Reporting in the AFR highlights the impact of Hayne on different insurance sales models. iSelect has cut staff and outsourced most administrative functions to TAL's Lifebroker. Most banks have exited, or are in the process of exiting, the insurance sector. The fact that these changes are concentrated in the no / low advice portion of the market should be of most interest to us. Similar themes have played out here, whether it was large banks selling life insurance operations (such as CBA and ANZ) or TradeMe selling Lifedirect back to Mark Solomon. Insurance assets are returning to specialist hands - those more likely to see long-term value emerging from them.
The AFR reports that APRA is so concerned about the crisis in insurance coverage in northern parts of Australia that it wants a new approach to the market:
"All levels of government must act to save swathes of northern Australia from becoming uninsurable as a result of a climate change-related increase in natural disasters, the prudential regulator has warned. The Australian Prudential Regulation Authority said action should include a major shift of emphasis from disaster recovery to disaster resiliance and mitigation, pointing out the vast majority of disaster funding goes to "clean-up and recovery", with only 3 per cent on prevention and mitigation."
The piece by James Fernyhough is well worth a read, and not just for general insurers. It is also indicative of a wider interest by regulators in spotting medium to longer term issues and creating impetus for solutions where competitive pressure makes it hard for individual participants to act. That sounds a lot like some of the problems the New Zealand life insurance industry is grappling with.
The AFR has this lengthy piece placing the recent announcement of a cut in adviser business BOLR in the context of AMP's recent history. Including ASIC's investigation into the charging of fees for no service. It is worth a read - a subject I am bound to return to in the upcoming quarterly review in September. Along with the fee strategies of advisers and the recent boost to direct.
Chanticleer, at the AFR, (in this post, but you'll need a subscription) suggest that this is the case, using AMP's experience as the base, and generalising from that. I disagree. AMP's situation is fundamentally that of a wealth company sharpening its focus on that business, exiting the life sector. Meanwhile, some specialist insurance companies appear to be having a great time. It is true that for others it is more mixed, but the digital revolution is well underway, as is the shift towards living benefits. Riding those trends is probably the key to a successful future - for clients, advisers, and insurers.
Goodreturns piece on criticism of the RBNZ's decision not to extend AMP's exemption to Resolution Life contain some interesting quotes, some of which are hard to swallow.
The Australian Financial Review had accused RBNZ of making “a change in a 150-year-old regulatory practice for life insurance companies in New Zealand through an out-of-the-blue ASX announcement.”

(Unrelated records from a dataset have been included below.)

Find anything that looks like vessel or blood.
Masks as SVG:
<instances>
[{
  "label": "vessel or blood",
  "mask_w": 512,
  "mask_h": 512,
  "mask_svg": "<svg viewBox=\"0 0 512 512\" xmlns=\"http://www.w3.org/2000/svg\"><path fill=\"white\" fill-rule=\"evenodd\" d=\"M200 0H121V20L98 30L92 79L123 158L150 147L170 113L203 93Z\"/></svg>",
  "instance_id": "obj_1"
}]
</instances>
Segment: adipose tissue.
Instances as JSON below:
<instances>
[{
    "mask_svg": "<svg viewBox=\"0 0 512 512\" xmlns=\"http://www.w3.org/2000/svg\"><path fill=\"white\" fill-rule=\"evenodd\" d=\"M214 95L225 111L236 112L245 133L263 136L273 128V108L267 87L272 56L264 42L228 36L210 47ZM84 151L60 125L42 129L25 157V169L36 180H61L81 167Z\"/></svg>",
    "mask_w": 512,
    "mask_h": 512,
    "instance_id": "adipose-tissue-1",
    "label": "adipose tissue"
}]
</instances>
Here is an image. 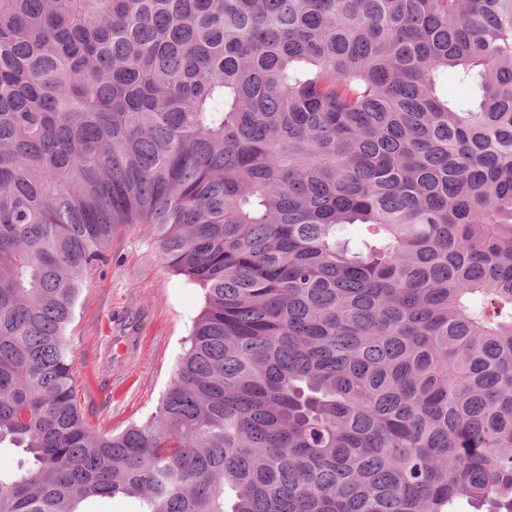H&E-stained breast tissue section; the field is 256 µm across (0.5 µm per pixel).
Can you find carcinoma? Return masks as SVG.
I'll return each mask as SVG.
<instances>
[{
	"instance_id": "obj_1",
	"label": "carcinoma",
	"mask_w": 512,
	"mask_h": 512,
	"mask_svg": "<svg viewBox=\"0 0 512 512\" xmlns=\"http://www.w3.org/2000/svg\"><path fill=\"white\" fill-rule=\"evenodd\" d=\"M122 224L206 303L102 433L70 326ZM16 448L0 512H512V0H0Z\"/></svg>"
}]
</instances>
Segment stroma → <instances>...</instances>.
<instances>
[{"label":"stroma","instance_id":"1","mask_svg":"<svg viewBox=\"0 0 512 512\" xmlns=\"http://www.w3.org/2000/svg\"><path fill=\"white\" fill-rule=\"evenodd\" d=\"M203 307L202 289L168 267L146 225L119 226L84 278L70 328L78 402L93 429L116 433L155 410Z\"/></svg>","mask_w":512,"mask_h":512}]
</instances>
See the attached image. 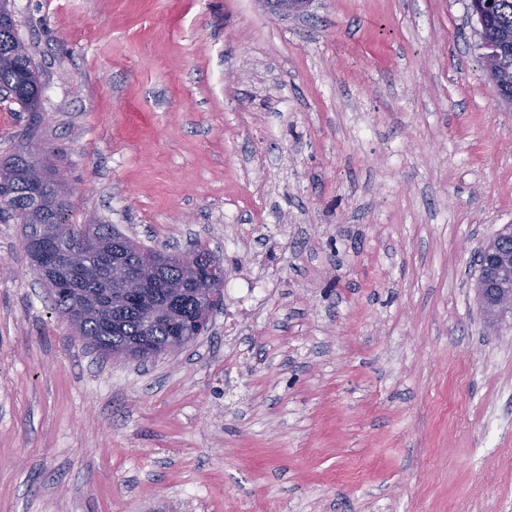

The RBNZ contends that no law or regulation has changed, rather, what has changed is the nature of the business, which will be in run off. Again quoting from the story:
The bank [meaning the RBNZ] says exemptions like AMP’s “are granted on the basis that standards applicable to Australian incorporated insurers are broadly equivalent to New Zealand standards. In some circumstances, standards for Australian incorporated insurers favour Australian policyholders over New Zealand policyholders, including during ‘run-off,’” it says.
If you want to read the original AFR article (probably limited to subscribers, but I can't tell, as I am a subscriber) the link is here.
Chanticleer at the Australian Financial Review has this piece (probably only available to subscribers) that talks up the prospects for AMP - in this case meaning, the AMP that will remain in Australia, and out of the insurance business. It is easy to find negative articles about AMP, (because of conduct problems, and the controversial sale of the wealth protection business) so this provides a welcome change. Chanticleer advances two reasons to be optimistic: the first is straightforward, reckoning that AMP is undervalued, and with the return of capital planned from the sales, plus a projected dividend rate of over 11%, the business is good value. The other is the approach of the new CEO, Francesco De Ferrari, who asked staff to be 'optimistic and agile'.
Please note, none of the above is financial advice, I am merely reporting the view of a journalist at the AFR.